Harianjogja.com, SLEMAN—Peminat Lomba Kalkulus Universitas Sanata Dharma (USD Calculus League) membeludak.  Jumlah peserta yang mengikuti kompetisi antarmahasiswa S1 se-Jawa itu lebih banyak tiga kali lipat dibandingkan dengan target yang ditetapkan.

Rektor USD, Johanes Eka Priyatma menuturkan, pendaftar lomba tersebut awalnya ditargetkan diikuti oleh 25 tim, namun kemudian hingga hari pelaksanaan terdapat 86 tim bertanding. Satu tim terdiri dari dua orang.

Selain itu, lomba bukan hanya diikuti oleh mahasiswa yang berasal dari program studi (prodi) Matematika maupun Pendidikan Matematika, melainkan juga dari Prodi Teknik.

“Ini membanggakan bagi kami, walaupun baru sekali ini kami laksanakan, tetapi mendapat respons yang baik dari banyak pihak,” tuturnya saat meninjau lokasi pelaksanaan lomba, USD Kampus 3 Paingan, Sabtu (21/9/2019).

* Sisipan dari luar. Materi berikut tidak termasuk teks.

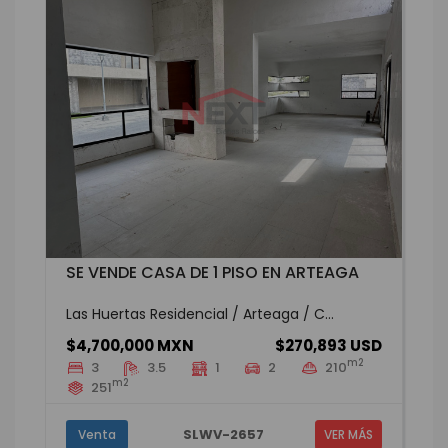
SE VENDE CASA DE 1 PISO EN ARTEAGA
Las Huertas Residencial / Arteaga / C...
$4,700,000 MXN
$270,893 USD
m2
3
3.5
1
2
210
m2
251
SLWV-2657
Venta
VER MÁS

Antusiasme peserta menjadi pemicu semangat bagi jajarannya, untuk bisa menyelenggarakan lomba Kalkulus di tahun-tahun berikutnya. Tentunya dengan cakupan lebih besar, pelaksanaan lebih baik dan tema lebih luas.

Johanes mengungkapkan, lomba ini juga menjadi salah satu usaha dan partisipasi USD, khususnya Matematika maupun Pendidikan Matematika, untuk mempromosikan supaya Matematika semakin dicintai.

"Peran Matematika semakin besar dalam peradaban mutakhir di bidang Ilmu Pengetahuan dan Teknologi. Terutama kaitannya denhan kecerdasan buatan,  eksplorasi angkasa dan rekayasa genetika," kata dia.

Menurut dia, Kalkulus adalah salah satu cabang ilmu Matematika yang berperan dalam aktivitas-aktivitas yang ia sebutkan tadi. Karena menjadi sarana pengembangan model Matematika.

USD juga ingin, lewat lomba ini, sains menjadi ilmu yang semakin diminati, dapat diikuti dengan menyenangkan sekaligus membangun jiwa kompetitif mahasiswa sebagai generasi muda.

Alasan lainnya, lomba ini bisa menjadi wadah komunikasi antar peserta untuk membangun jaringan dan saling meneguhkan kebersamaan.

Ketua Panitia Lomba Kalkulus USD, Febi Sanjaya menuturkan, peserta berasal dari DIY, Jawa Tengah, Jawa Timur, Jakarta hingga Jawa Barat.

Dalam lomba yang diawali dengan babak penyisihan itu, peserta harus berkompetisi meraih gelar jawara dengan mengerjakan beragam bentuk soal dalam waktu yang sudah ditentukan. Di tingkat final, peserta mempresentasikan satu soal.

"Lomba ini dilatarbelakangi oleh keresahan kami di Prodi Matematika dan Pendidikan Matematika, bahwa minat dan semangat mahasiswa dalam mempelajari Kalkulus sedang menurun," ujarnya.

Senada dengan Rektor, panitia berharap kompetisi ini bisa diselenggarakan di tahun-tahun berikutnya. Selain itu jejaring antar komunitas pecinta Kalkulus semakin dikuatkan dan berkembang.